- [Exercise aim]: Your task is to transcribe the lines from the start of the data below through the line containing "parameter DEPTH = 16;", inclusive, exactly as they stand and without the pictures.

■ ■ ■ ■ ■

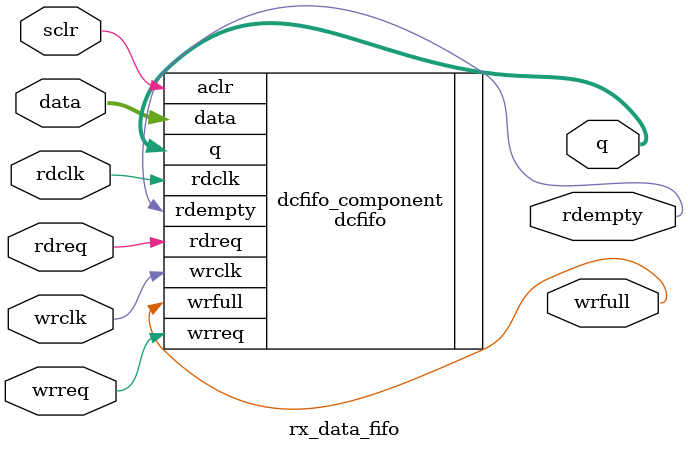
<source format=v>

`timescale 1 ps / 1 ps
// synopsys translate_on
module rx_data_fifo (
    input              sclr,
    input [15:0]       data,
    input              rdclk,
    input              rdreq,
    input              wrclk,
    input              wrreq,
    output wire [15:0] q,
    output wire        rdempty,
    output wire        wrfull);

   parameter DEPTH = 16;
   
`ifndef ALTERA_RESERVED_QIS
// synopsys translate_off
`endif
	tri0	  aclr;
`ifndef ALTERA_RESERVED_QIS
// synopsys translate_on
`endif

   dcfifo dcfifo_component(.wrclk (wrclk),
			   .rdreq (rdreq),
			   .aclr (sclr),
			   .rdclk (rdclk),
			   .wrreq (wrreq),
			   .data (data),
			   .rdempty (rdempty),
			   .wrfull (wrfull),
			   .q (q)
			   // synopsys translate_off
			   ,
			   .rdfull (),
			   .rdusedw (),
			   .wrempty (),
			   .wrusedw ()
			   // synopsys translate_on
			   );
   defparam dcfifo_component.add_usedw_msb_bit = "ON",
	    dcfifo_component.intended_device_family = "Cyclone II",
	    dcfifo_component.lpm_hint = "RAM_BLOCK_TYPE=M4K",
	    dcfifo_component.lpm_numwords = DEPTH,
	    dcfifo_component.lpm_showahead = "ON",
	    dcfifo_component.lpm_type = "dcfifo",
	    dcfifo_component.lpm_width = 16,
	    dcfifo_component.lpm_widthu = 9,
	    dcfifo_component.overflow_checking = "ON",
	    dcfifo_component.rdsync_delaypipe = 4,
	    dcfifo_component.underflow_checking = "ON",
	    dcfifo_component.use_eab = "ON",
	    dcfifo_component.write_aclr_synch = "ON",
	    dcfifo_component.wrsync_delaypipe = 4;
endmodule

</source>
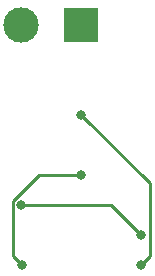
<source format=gbr>
%TF.GenerationSoftware,KiCad,Pcbnew,(6.0.10)*%
%TF.CreationDate,2023-02-17T12:14:38-08:00*%
%TF.ProjectId,lab4newproject,6c616234-6e65-4777-9072-6f6a6563742e,rev?*%
%TF.SameCoordinates,Original*%
%TF.FileFunction,Copper,L2,Bot*%
%TF.FilePolarity,Positive*%
%FSLAX46Y46*%
G04 Gerber Fmt 4.6, Leading zero omitted, Abs format (unit mm)*
G04 Created by KiCad (PCBNEW (6.0.10)) date 2023-02-17 12:14:38*
%MOMM*%
%LPD*%
G01*
G04 APERTURE LIST*
%TA.AperFunction,ComponentPad*%
%ADD10R,3.000000X3.000000*%
%TD*%
%TA.AperFunction,ComponentPad*%
%ADD11C,3.000000*%
%TD*%
%TA.AperFunction,ViaPad*%
%ADD12C,0.800000*%
%TD*%
%TA.AperFunction,Conductor*%
%ADD13C,0.250000*%
%TD*%
G04 APERTURE END LIST*
D10*
%TO.P,J1,1,Pin_1*%
%TO.N,/+9V*%
X139700000Y-83820000D03*
D11*
%TO.P,J1,2,Pin_2*%
%TO.N,/GND*%
X134620000Y-83820000D03*
%TD*%
D12*
%TO.N,/pin 2*%
X144780000Y-101600000D03*
X134620000Y-99060000D03*
%TO.N,Net-(C2-Pad1)*%
X139700000Y-91440000D03*
X144780000Y-104140000D03*
%TO.N,/+9V*%
X134632299Y-104152299D03*
X139700000Y-96520000D03*
%TD*%
D13*
%TO.N,/pin 2*%
X134620000Y-99060000D02*
X142240000Y-99060000D01*
X142240000Y-99060000D02*
X144780000Y-101600000D01*
%TO.N,Net-(C2-Pad1)*%
X144780000Y-104140000D02*
X145505000Y-103415000D01*
X145505000Y-97245000D02*
X139700000Y-91440000D01*
X145505000Y-103415000D02*
X145505000Y-97245000D01*
%TO.N,/+9V*%
X134632299Y-104152299D02*
X133895000Y-103415000D01*
X133895000Y-103415000D02*
X133895000Y-98759695D01*
X136134695Y-96520000D02*
X139700000Y-96520000D01*
X133895000Y-98759695D02*
X136134695Y-96520000D01*
%TD*%
M02*

</source>
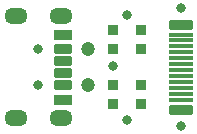
<source format=gbr>
%TF.GenerationSoftware,KiCad,Pcbnew,7.0.10*%
%TF.CreationDate,2024-06-03T15:36:03+09:00*%
%TF.ProjectId,JUICEJACK-DEFENDER,4a554943-454a-4414-934b-2d444546454e,rev?*%
%TF.SameCoordinates,PX6422c40PY592b260*%
%TF.FileFunction,Soldermask,Top*%
%TF.FilePolarity,Negative*%
%FSLAX46Y46*%
G04 Gerber Fmt 4.6, Leading zero omitted, Abs format (unit mm)*
G04 Created by KiCad (PCBNEW 7.0.10) date 2024-06-03 15:36:03*
%MOMM*%
%LPD*%
G01*
G04 APERTURE LIST*
G04 Aperture macros list*
%AMRoundRect*
0 Rectangle with rounded corners*
0 $1 Rounding radius*
0 $2 $3 $4 $5 $6 $7 $8 $9 X,Y pos of 4 corners*
0 Add a 4 corners polygon primitive as box body*
4,1,4,$2,$3,$4,$5,$6,$7,$8,$9,$2,$3,0*
0 Add four circle primitives for the rounded corners*
1,1,$1+$1,$2,$3*
1,1,$1+$1,$4,$5*
1,1,$1+$1,$6,$7*
1,1,$1+$1,$8,$9*
0 Add four rect primitives between the rounded corners*
20,1,$1+$1,$2,$3,$4,$5,0*
20,1,$1+$1,$4,$5,$6,$7,0*
20,1,$1+$1,$6,$7,$8,$9,0*
20,1,$1+$1,$8,$9,$2,$3,0*%
G04 Aperture macros list end*
%ADD10RoundRect,0.050000X-0.700000X0.350000X-0.700000X-0.350000X0.700000X-0.350000X0.700000X0.350000X0*%
%ADD11RoundRect,0.050000X-0.700000X0.380000X-0.700000X-0.380000X0.700000X-0.380000X0.700000X0.380000X0*%
%ADD12RoundRect,0.050000X-0.700000X0.400000X-0.700000X-0.400000X0.700000X-0.400000X0.700000X0.400000X0*%
%ADD13O,1.954000X1.354000*%
%ADD14RoundRect,0.050000X-0.400000X0.400000X-0.400000X-0.400000X0.400000X-0.400000X0.400000X0.400000X0*%
%ADD15RoundRect,0.050000X0.950000X-0.150000X0.950000X0.150000X-0.950000X0.150000X-0.950000X-0.150000X0*%
%ADD16RoundRect,0.050000X0.950000X-0.350000X0.950000X0.350000X-0.950000X0.350000X-0.950000X-0.350000X0*%
%ADD17RoundRect,0.050000X0.400000X-0.400000X0.400000X0.400000X-0.400000X0.400000X-0.400000X-0.400000X0*%
%ADD18C,0.800000*%
%ADD19C,1.200000*%
G04 APERTURE END LIST*
D10*
%TO.C,CN2*%
X6600000Y6500000D03*
D11*
X6600000Y4480000D03*
D12*
X6600000Y3250000D03*
D10*
X6600000Y5500000D03*
D11*
X6600000Y7520000D03*
D12*
X6600000Y8750000D03*
D13*
X6450000Y10320000D03*
X6450000Y1680000D03*
X2650000Y10320000D03*
X2650000Y1680000D03*
%TD*%
D14*
%TO.C,R2*%
X13200000Y4500000D03*
X13200000Y2900000D03*
%TD*%
D15*
%TO.C,CN1*%
X16600000Y8750000D03*
X16600000Y8250000D03*
X16600000Y7750000D03*
X16600000Y7250000D03*
X16600000Y6750000D03*
X16600000Y6250000D03*
X16600000Y5750000D03*
X16600000Y5250000D03*
X16600000Y4750000D03*
X16600000Y4250000D03*
X16600000Y3750000D03*
X16600000Y3250000D03*
D16*
X16600000Y2400000D03*
X16600000Y9600000D03*
%TD*%
D17*
%TO.C,R3*%
X10800000Y7500000D03*
X10800000Y9100000D03*
%TD*%
D14*
%TO.C,R4*%
X10800000Y4500000D03*
X10800000Y2900000D03*
%TD*%
D17*
%TO.C,R1*%
X13200000Y7500000D03*
X13200000Y9100000D03*
%TD*%
D18*
X4500000Y4500000D03*
X4500000Y7500000D03*
X12000000Y1500000D03*
X12050000Y10400000D03*
X16600000Y11000000D03*
X16600000Y1000000D03*
D19*
X8750000Y7520000D03*
X8750000Y4450000D03*
D18*
X10800000Y6050000D03*
M02*

</source>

■ ■ ■ ■ ■

- [Response to this exercise]:
<source format=v>

`timescale 1 ps / 1 ps
// synopsys translate_on
module rx_data_fifo (
    input              sclr,
    input [15:0]       data,
    input              rdclk,
    input              rdreq,
    input              wrclk,
    input              wrreq,
    output wire [15:0] q,
    output wire        rdempty,
    output wire        wrfull);

   parameter DEPTH = 16;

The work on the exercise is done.